▸ **Text shown**:

━━━

This is one of a series of cases in which the warren court nationalized the rights of the criminally accused by incorporating provisions of the Fourth through the Eighth Amendments into the fourteenth amendment. (See incorporation doctrine.) In Malloy it was the right against self-incrimination. Malloy, a convicted felon on probation, was ordered to testify in a judicial inquiry into gambling activities. He refused to answer any questions concerning the crime for which he had been convicted, and he was held in contempt. Connecticut's highest court, relying on twining v. new jersey (1908) and Adamson v. California (1947), ruled that Malloy's invocation of the Fifth Amendment right had no constitutional basis in the state and that the Fourteenth Amendment did not extend the right to a state proceeding.

The Supreme Court reversed on the ground that the "same standards must determine whether an accused's silence in either a federal or a state proceeding is justified." Had the inquiry been a federal one, said Justice william j. brennan for a 5–4 majority, Malloy would have been entitled to refuse to answer because his disclosures might have furnished a link in a chain of evidence to connect him to a new crime for which he might be prosecuted. The Court held that "the Fifth Amendment exception from compulsory self-incrimination is also protected by the Fourteenth against abridgment by the States." Twining and Adamson, which had held to the contrary, were overruled, although the specific holding in Adamson relating to comments on the accused's failure to testify was not overruled until griffin v. california (1965). Thus, Malloy stands for the doctrine that the Fourteenth Amendment protects against state abridgment the same right that the Fifth protects against federal abridgment. Justices byron r. white and potter stewart did not expressly dissent from this doctrine; they contended, rather, that Malloy's reliance on his right to silence was groundless on the basis of the facts. Justices john marshall harlan and tom c. clark opposed the incorporation of the Fifth Amendment right into the Fourteenth.

━━━

▸ **Material provided**:
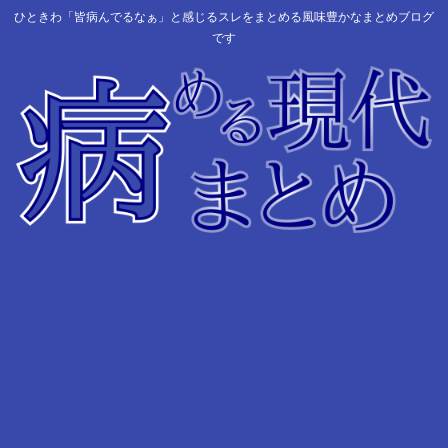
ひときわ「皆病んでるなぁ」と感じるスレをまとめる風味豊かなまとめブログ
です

━━━

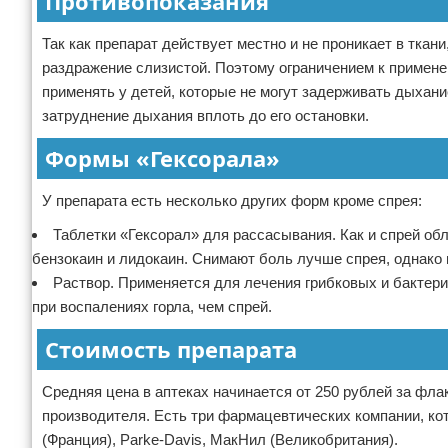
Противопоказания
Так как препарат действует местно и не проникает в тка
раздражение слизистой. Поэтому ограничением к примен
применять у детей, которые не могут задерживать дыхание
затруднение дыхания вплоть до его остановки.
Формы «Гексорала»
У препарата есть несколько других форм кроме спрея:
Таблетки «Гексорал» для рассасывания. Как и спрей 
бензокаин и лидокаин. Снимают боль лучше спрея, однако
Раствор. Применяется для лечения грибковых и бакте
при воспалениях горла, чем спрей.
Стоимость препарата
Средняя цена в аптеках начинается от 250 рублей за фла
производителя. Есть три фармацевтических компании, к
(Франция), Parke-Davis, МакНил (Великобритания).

━━━

▸ **Written task**: Could you update the stretch of the Malloy case text from "This is one" through "a state proceeding.", putting "betting activities" in place of "gambling activities"? The records have no role in this work.

▸ **Task solution**:
This is one of a series of cases in which the warren court nationalized the rights of the criminally accused by incorporating provisions of the Fourth through the Eighth Amendments into the fourteenth amendment. (See incorporation doctrine.) In Malloy it was the right against self-incrimination. Malloy, a convicted felon on probation, was ordered to testify in a judicial inquiry into betting activities. He refused to answer any questions concerning the crime for which he had been convicted, and he was held in contempt. Connecticut's highest court, relying on twining v. new jersey (1908) and Adamson v. California (1947), ruled that Malloy's invocation of the Fifth Amendment right had no constitutional basis in the state and that the Fourteenth Amendment did not extend the right to a state proceeding.